Figure 5.. DnaJC7 regulates tau seeding in multiple experimental approaches.

(A) Rescue of DnaJC7 knockout (KO) in tau biosensor cells with either wildtype (WT C7, green) or HPQ mutant (HPQ C7, dark blue) DnaJC7 constructs. The Ruby fluorophore alone (Ruby Control, orange) and a vehicle control (Vehicle Control, purple) were also added to the DnaJC7 KO cells. (B) Overexpression of DnaJC7 constructs in control tau biosensor cells. The cells were transfected with the same constructs as in (A). (C) Model of DnaJC7 with domains colored as follows: TPR1, green; TPR2A, teal; TPR2B, dark blue; JD, orange. Positions of amyotrophic lateral sclerosis (ALS)-associated mutations are shown as purple spheres. (D) Rescue of DnaJC7 KO in tau biosensor cells with ALS-associated mutants of DnaJC7 and WT control, sorted by domain location. Rescue with the WT DnaJC7 construct is shown in all domains as a gray, dashed line. Error bars represent SEM of three technical replicates. *=p < 0.05, **=p < 0.01, ***=p < 0.001, ****=p < 0.0001.

Figure 5—figure supplement 1.. Stability and expression of DnaJC7 mutants in tau biosensors.
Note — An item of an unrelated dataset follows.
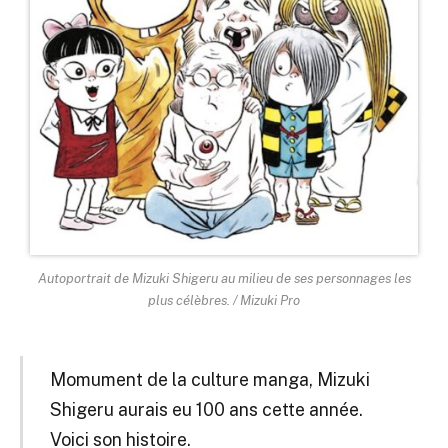
Autoportrait de Mizuki Shigeru au milieu de ses personnages les
plus célèbres. / Mizuki Pro
Momument de la culture manga, Mizuki
Shigeru aurais eu 100 ans cette année.
Voici son histoire.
(A) Schematic showing tau biosensor cells with or without DnaJC7 knockout (KO) transiently overexpressing different Ruby-tagged gRNA-resistant DnaJC7 constructs. Cells were allowed to express the constructs for 2 days before being plated for the seeding assay. (B) Immunoblotting for DnaJC7 confirmed expression of the Ruby-WT DnaJC7 and Ruby-DnaJC7 (HPQ) mutant constructs in tau biosensor cells without (Overexpression) and with endogenous DnaJC7 knocked out (Rescue). Ruby fusion constructs are highlighted by a red arrow. (C) Immunoblotting for DnaJC7 confirmed expression of the Ruby-WT DnaJC7 and Ruby-DnaJC7 amyotrophic lateral sclerosis (ALS) mutant constructs in tau biosensor cells with endogenous DnaJC7 knocked out. Ruby fusion constructs are highlighted by a red arrow. (D) Positive and negative controls utilized in the rescue of DnaJC7 KO in tau biosensor cells with ALS-associated mutants of DnaJC7, colored as follows: Vehicle Control, purple; Ruby Control, orange; WT DnaJC7, gray dashed; HPQ mutant, dark blue. Error bars represent SEM of three technical replicates. (E) Rosetta-calculated mean Gibbs free energy shift (ddG) of the ALS-associated mutants of DnaJC7 vs. their rescue seeding with 33nM of tau fibrils. Gray dashed line denotes a mean ddG total score of 0. Mutants are colored according to their domain localization: TPR1, green; TPR2A, teal; TPR2B, dark blue; JD, orange. (F) Quantification of the western blot signal for the different ALS-associated mutants and controls in (C). All constructs were normalized to the band intensity of the WT construct. Domains are colored as in (C). (G) Rosetta-calculated mean Gibbs free energy shift (ddG) of the ALS-associated mutants of DnaJC7 vs. their normalized western blot band intensity. Gray dashed line denotes a mean ddG total score of 0. Mutants are colored as in (C).All error bars represent SEM of three technical seeding replicates. *=p < 0.05, **=p < 0.01, ***=p < 0.001, ****=p < 0.0001. Source data for this figure are provided in Figure 5—figure supplement 1—source data 1.